Metamath Proof Explorer

Theorem bnd2lem

Description: Lemma for equivbnd2 and similar theorems. (Contributed by Jeff Madsen, 16-Sep-2015)

Ref Expression
Hypothesis bnd2lem.1 
|- D = ( M |` ( Y X. Y ) )
Assertion bnd2lem 
|- ( ( M e. ( Met ` X ) /\ D e. ( Bnd ` Y ) ) -> Y C_ X )

Proof

Step Hyp Ref Expression
1 bnd2lem.1 
 |-  D = ( M |` ( Y X. Y ) )
2 resss 
 |-  ( M |` ( Y X. Y ) ) C_ M
3 1 2 eqsstri 
 |-  D C_ M
4 dmss 
 |-  ( D C_ M -> dom D C_ dom M )
5 3 4 mp1i 
 |-  ( ( M e. ( Met ` X ) /\ D e. ( Bnd ` Y ) ) -> dom D C_ dom M )
6 bndmet 
 |-  ( D e. ( Bnd ` Y ) -> D e. ( Met ` Y ) )

Data rows:
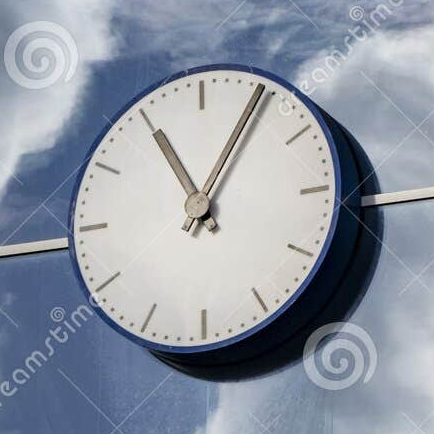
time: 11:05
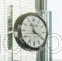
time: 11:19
==
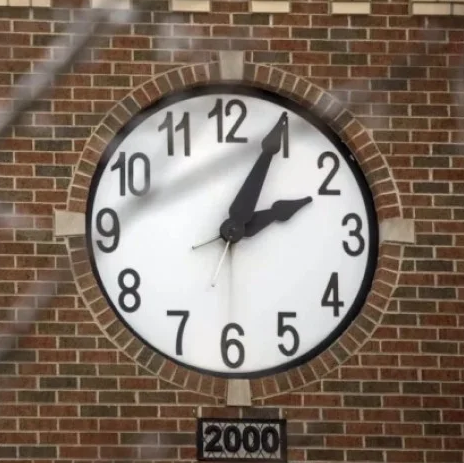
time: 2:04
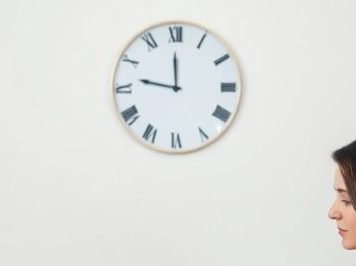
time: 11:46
==
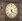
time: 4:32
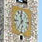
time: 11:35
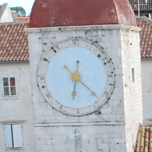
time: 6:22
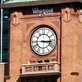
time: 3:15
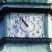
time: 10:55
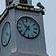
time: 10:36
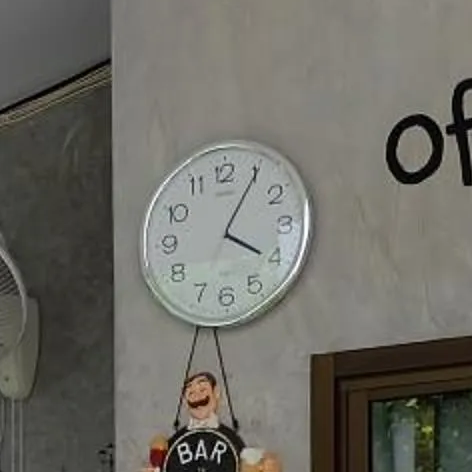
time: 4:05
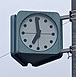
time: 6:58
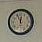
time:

Task details: Please continue the Metamath proof page for theorem bnd2lem above from where it stops.

Result:
7 metf 
 |-  ( D e. ( Met ` Y ) -> D : ( Y X. Y ) --> RR )
8 fdm 
 |-  ( D : ( Y X. Y ) --> RR -> dom D = ( Y X. Y ) )
9 6 7 8 3syl 
 |-  ( D e. ( Bnd ` Y ) -> dom D = ( Y X. Y ) )
10 9 adantl 
 |-  ( ( M e. ( Met ` X ) /\ D e. ( Bnd ` Y ) ) -> dom D = ( Y X. Y ) )
11 metf 
 |-  ( M e. ( Met ` X ) -> M : ( X X. X ) --> RR )
12 11 fdmd 
 |-  ( M e. ( Met ` X ) -> dom M = ( X X. X ) )
13 12 adantr 
 |-  ( ( M e. ( Met ` X ) /\ D e. ( Bnd ` Y ) ) -> dom M = ( X X. X ) )
14 5 10 13 3sstr3d 
 |-  ( ( M e. ( Met ` X ) /\ D e. ( Bnd ` Y ) ) -> ( Y X. Y ) C_ ( X X. X ) )
15 dmss 
 |-  ( ( Y X. Y ) C_ ( X X. X ) -> dom ( Y X. Y ) C_ dom ( X X. X ) )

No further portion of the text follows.